Here the file 'data_Buenrostro_7mer_scaled.tsv.gz' is the same as 'df_zscores_scaled.tsv'.

Output description

STREAM write all the results by default in the folder STREAM_results, unless a different directory is specified by the user with the flag -o. This folder contains the following files and directories:

  • LLE.pdf: projected cells in the MLLE 3D space.
  • EPG.pdf: elastic principal graph fitted by ElPiGraph in 3D space
  • flat_tree.pdf: 2D single-cell level flat tree plot
  • nodes.tsv: positions of nodes (or states) in the flat_tree plot
  • edges.tsv: edges information in the flat_tree plot
  • cell_info.tsv: Cell information file. Column 'CELL_ID', the cell names in the input file. Column 'Branch', the branch id a cell is assigned to. The branch id is encoded by the two cell states. Column 'lam', the location on a branch, which is the arc length from the first cell state of branch id to the projection of the cell on that branch. Column 'dist', the euclidian distance between the cell and its projection on the branch.

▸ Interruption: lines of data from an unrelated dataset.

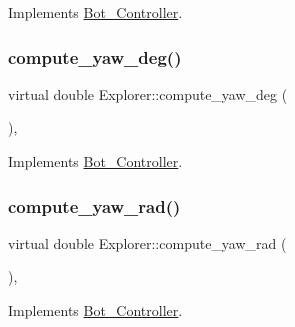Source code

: Implements \hyperlink{class_bot___controller_a836b1e434c1c15ccec0b81313a32aca8}{Bot\+\_\+\+Controller}.

\mbox{\label{class_explorer_a9235375b60669fc046c41318759dc1dc}} 
\subsubsection{\texorpdfstring{compute\+\_\+yaw\+\_\+deg()}{compute\_yaw\_deg()}}
{\footnotesize\ttfamily virtual double Explorer\+::compute\+\_\+yaw\+\_\+deg (\begin{DoxyParamCaption}{ }\end{DoxyParamCaption})\hspace{0.3cm}{\ttfamily [override]}, {\ttfamily [virtual]}}



Implements \hyperlink{class_bot___controller_abda61292c3719a4a5676ddcd0d8311a1}{Bot\+\_\+\+Controller}.

\mbox{\label{class_explorer_abace49485da40310e567a77689bcb377}} 
\subsubsection{\texorpdfstring{compute\+\_\+yaw\+\_\+rad()}{compute\_yaw\_rad()}}
{\footnotesize\ttfamily virtual double Explorer\+::compute\+\_\+yaw\+\_\+rad (\begin{DoxyParamCaption}{ }\end{DoxyParamCaption})\hspace{0.3cm}{\ttfamily [override]}, {\ttfamily [virtual]}}



Implements \hyperlink{class_bot___controller_a362541183536f955e54234e14f18f3c2}{Bot\+\_\+\+Controller}.

\mbox{\label{class_explorer_a00f687c86ecf3de47a1b424a3b2e07ea}}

  • sub-folder 'Transition_Genes' contains several files, one for each branch id, for example for (S1,S2):
    • Transition_Genes_S1_S2.png: Detected transition genes plot for branch S1_S2. Orange bars are genes whose expression values increase from state S1 to S2 and green bars are genes whose expression values decrease from S1 to S2
    • Transition_Genes_S1_S2.tsv: Table that stores information of detected transition genes for branch S1_S2.

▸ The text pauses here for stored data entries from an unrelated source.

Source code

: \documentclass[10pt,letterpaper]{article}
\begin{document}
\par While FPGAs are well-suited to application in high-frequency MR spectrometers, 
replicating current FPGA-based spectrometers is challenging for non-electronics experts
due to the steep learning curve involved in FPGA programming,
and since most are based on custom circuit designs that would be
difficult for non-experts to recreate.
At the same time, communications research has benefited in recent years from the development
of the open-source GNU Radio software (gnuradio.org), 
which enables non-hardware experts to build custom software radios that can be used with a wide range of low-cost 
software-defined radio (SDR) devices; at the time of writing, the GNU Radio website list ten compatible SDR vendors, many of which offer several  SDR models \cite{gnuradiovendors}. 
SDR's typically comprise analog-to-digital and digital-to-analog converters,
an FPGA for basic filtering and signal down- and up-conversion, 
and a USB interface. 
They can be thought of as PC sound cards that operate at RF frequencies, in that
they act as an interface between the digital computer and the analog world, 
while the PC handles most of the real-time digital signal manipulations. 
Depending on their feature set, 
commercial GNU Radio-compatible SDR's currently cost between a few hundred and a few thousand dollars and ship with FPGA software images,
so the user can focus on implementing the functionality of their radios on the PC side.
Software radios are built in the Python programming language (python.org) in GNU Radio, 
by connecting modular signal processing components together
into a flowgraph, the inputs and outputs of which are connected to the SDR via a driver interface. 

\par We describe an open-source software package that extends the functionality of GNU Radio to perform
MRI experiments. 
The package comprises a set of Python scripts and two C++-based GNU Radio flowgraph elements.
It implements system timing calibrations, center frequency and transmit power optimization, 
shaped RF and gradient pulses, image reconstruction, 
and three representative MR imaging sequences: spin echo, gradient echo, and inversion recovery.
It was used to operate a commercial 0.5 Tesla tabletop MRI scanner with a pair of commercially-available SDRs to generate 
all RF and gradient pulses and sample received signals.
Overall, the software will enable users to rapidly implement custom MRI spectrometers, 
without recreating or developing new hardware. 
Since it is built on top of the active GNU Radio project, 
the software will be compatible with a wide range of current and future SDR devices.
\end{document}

  • sub-folder 'DE_Genes' contains several files, one for each pair of branches, for example for (S1,S2) and (S3,S2):
    • DE_genes_S1_S2 and S3_S2.png: Detected differentially expressed top 15 genes plot. Red bars are genes that have higher gene expression in branch S1_S2, blue bars are genes that have higher gene expression in branch S3_S2
    • DE_up_genes_S1_S2 and S3_S2.tsv: Table that stores information of DE genes that have higher expression in branch S1_S2.
    • DE_down_genes_S1_S2 and S3_S2.tsv: Table that stores information of DE genes that have higher expression in branch S3_S2. sub-folder 'S0': Set of linearized plots (subway and stream plots) for each of the cell states, for example, choosing S0 state as root state:
    • subway_map.pdf: single-cell level cellular branches plot
    • stream_plot.pdf: density level cellular branches plot
    • subway_map_gene.pdf: gene expression pattern on subway map plot
    • stream_plot_gene.pdf: gene expression pattern on stream plot
  • sub-folder 'Precomputed':
    • It contains files that store computed variables used when the flag -p is enabled.